Ale nie wszyscy mogą korzystać z jej właściwości. Pomimo wysokiej zawartości kwasu foliowego, ten owoc nie powinien znaleźć się w diecie ciężarnych kobiet, ponieważ, jak wskazują naukowcy, substancje znajdujące się w pestkach papai mogą wywoływać przedwczesne skurcze i tym samym mogą być groźne dla zdrowia matki oraz dziecka. Badania naukowców sugerują także, że nasiona papai mogą obniżać płodność u mężczyzn.
Uwzględniając wyjątki, wielu konsumentów może z powodzeniem korzystać ze szczególnych walorów tego tropikalnego owocu.
Okazuje się, że w 100 gramach papai znajduje się zaledwie 43 kcal (179 kJ), a taka porcja dostarcza nawet 75 procent dziennego zapotrzebowania organizmu na witaminę C i około 10 procent zalecanej dziennej dawki witaminy B9, czyli kwasu foliowego, który bardzo korzystnie wpływa na układ nerwowy i funkcjonowanie mózgu, a także wspomaga trawienie oraz skutecznie zapobiega anemii.

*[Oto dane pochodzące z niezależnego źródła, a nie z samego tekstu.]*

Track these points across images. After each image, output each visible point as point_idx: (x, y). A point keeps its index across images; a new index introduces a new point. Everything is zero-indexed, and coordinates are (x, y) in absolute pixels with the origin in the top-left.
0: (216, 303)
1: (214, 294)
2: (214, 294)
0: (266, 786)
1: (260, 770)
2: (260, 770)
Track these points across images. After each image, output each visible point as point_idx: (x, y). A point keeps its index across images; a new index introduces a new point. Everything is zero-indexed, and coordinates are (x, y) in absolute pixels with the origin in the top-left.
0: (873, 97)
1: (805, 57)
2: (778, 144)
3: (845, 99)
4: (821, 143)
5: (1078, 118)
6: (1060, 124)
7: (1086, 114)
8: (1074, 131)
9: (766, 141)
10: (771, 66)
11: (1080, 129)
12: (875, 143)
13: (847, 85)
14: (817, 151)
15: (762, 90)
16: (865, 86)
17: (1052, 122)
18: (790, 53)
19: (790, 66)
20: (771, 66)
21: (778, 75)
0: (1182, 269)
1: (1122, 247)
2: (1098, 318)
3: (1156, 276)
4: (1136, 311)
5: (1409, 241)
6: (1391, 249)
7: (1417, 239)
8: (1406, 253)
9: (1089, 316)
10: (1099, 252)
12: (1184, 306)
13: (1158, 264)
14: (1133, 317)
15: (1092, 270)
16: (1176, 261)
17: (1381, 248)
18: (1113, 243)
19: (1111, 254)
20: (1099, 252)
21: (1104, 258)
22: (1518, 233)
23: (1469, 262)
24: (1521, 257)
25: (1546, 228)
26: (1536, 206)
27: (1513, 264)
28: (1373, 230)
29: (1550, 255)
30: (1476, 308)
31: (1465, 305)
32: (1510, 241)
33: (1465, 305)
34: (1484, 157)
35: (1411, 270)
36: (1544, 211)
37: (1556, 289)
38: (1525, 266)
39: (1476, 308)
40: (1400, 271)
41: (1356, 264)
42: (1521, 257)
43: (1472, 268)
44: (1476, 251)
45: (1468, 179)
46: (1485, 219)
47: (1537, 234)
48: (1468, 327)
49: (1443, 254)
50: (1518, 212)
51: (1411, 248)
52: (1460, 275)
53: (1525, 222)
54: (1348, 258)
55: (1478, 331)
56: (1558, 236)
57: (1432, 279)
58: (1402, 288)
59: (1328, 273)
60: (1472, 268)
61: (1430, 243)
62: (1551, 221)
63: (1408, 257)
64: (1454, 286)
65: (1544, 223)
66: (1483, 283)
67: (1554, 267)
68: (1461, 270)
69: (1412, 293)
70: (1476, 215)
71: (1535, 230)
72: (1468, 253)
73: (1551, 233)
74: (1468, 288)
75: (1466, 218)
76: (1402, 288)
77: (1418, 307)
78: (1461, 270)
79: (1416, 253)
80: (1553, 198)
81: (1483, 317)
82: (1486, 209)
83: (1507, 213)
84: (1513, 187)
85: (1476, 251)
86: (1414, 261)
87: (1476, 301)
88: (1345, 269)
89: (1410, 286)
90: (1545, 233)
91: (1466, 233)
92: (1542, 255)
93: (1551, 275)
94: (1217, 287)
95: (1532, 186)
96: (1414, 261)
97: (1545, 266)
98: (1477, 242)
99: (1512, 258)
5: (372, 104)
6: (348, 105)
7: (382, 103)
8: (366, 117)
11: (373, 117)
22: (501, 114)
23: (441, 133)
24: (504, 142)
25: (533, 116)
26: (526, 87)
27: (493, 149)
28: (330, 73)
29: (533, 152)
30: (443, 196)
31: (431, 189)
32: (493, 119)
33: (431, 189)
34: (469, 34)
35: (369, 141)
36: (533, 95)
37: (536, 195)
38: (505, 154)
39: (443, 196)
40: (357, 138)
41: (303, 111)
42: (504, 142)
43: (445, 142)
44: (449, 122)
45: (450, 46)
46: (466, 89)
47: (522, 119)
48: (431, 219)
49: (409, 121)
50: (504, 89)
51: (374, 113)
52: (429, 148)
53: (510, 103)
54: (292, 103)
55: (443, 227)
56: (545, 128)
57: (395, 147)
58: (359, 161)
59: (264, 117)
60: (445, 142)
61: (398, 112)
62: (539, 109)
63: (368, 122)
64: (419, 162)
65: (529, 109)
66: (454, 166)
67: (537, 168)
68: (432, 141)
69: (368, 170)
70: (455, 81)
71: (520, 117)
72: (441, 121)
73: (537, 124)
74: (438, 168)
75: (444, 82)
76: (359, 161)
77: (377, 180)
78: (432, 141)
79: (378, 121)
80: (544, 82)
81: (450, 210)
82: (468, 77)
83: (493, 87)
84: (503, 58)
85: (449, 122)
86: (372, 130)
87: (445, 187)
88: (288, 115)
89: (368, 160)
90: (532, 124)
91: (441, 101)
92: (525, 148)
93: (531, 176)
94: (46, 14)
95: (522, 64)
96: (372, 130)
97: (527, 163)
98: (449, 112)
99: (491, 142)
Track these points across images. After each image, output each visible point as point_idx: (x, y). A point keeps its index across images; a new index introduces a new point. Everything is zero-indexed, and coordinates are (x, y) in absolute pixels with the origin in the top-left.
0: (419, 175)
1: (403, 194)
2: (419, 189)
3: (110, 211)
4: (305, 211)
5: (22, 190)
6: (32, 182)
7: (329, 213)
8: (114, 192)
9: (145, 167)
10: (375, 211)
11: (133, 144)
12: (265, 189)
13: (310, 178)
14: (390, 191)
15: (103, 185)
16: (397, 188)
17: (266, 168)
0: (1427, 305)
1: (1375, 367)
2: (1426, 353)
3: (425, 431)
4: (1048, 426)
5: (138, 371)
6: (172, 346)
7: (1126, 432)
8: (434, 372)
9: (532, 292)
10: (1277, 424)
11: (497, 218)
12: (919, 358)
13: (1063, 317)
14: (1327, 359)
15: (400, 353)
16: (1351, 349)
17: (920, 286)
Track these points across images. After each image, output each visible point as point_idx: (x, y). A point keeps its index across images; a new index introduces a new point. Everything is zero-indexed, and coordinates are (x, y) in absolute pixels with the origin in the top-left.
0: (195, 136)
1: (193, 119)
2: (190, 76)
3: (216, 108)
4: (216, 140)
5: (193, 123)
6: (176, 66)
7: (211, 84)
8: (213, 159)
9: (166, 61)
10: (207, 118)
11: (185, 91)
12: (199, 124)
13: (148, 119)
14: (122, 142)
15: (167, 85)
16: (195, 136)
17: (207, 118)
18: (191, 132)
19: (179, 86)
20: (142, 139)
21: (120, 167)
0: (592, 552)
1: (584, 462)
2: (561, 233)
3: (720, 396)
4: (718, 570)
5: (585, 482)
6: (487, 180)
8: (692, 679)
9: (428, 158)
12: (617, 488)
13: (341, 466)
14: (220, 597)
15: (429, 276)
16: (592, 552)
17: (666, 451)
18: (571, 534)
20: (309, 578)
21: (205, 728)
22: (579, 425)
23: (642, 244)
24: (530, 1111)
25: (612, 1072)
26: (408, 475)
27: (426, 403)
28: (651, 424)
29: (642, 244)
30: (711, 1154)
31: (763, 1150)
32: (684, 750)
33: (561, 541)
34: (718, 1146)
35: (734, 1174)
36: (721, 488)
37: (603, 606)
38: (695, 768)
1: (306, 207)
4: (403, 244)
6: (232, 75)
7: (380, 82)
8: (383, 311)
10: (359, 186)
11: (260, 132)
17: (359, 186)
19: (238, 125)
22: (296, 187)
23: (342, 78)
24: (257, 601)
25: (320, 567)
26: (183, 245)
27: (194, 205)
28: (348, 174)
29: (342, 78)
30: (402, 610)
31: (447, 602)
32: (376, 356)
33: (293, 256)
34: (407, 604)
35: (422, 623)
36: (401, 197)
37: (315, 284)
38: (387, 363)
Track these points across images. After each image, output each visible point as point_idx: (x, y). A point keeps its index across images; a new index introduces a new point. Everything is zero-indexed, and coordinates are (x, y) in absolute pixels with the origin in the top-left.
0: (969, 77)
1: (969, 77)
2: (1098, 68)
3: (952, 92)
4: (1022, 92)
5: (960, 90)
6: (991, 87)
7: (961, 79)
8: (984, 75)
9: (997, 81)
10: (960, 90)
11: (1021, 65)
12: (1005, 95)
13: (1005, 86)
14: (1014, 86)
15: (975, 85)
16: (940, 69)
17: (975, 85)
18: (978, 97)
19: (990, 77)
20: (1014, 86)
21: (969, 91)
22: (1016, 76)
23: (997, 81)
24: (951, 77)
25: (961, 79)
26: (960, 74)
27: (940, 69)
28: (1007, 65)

Papaja zawiera również sporo, bo aż 6 proc. dziennej dawki magnezu, a to ważny pierwiastek dla osób żyjących w ciągłym stresie.
Za sprawą karotenoidów papaja zmniejsza ryzyko wystąpienia problemów ze wzrokiem, w tym najbardziej niebezpiecznego, zwyrodnienia plamki żółtej.
Owoc jest bogaty w polifenole, czyli związki chemiczne, które posiadają właściwości przeciwutleniające, a więc blokujące szkodliwe działanie wolnych rodników.
Z badań naukowców wynika, że wyciąg z papai ma działanie zatrzymujące rozwój komórek rakowych raka piersi.
Działanie antyrakowe papai nie jest uzależnione od ilości konkretnych antyoksydantów w niej zawartych. Naukowcy zapewniają, że papaja zawiera po prostu odpowiednie proporcje różnych związków chemicznych, które dopiero razem dają konkretny efekt.
Z innych badań wynika, że osoby stosujące dietę bogatą w beta-karoten, alfa-karoten i luteinę, czyli substancje zawarte w papai, są mniej narażone na ryzyko raka płuc.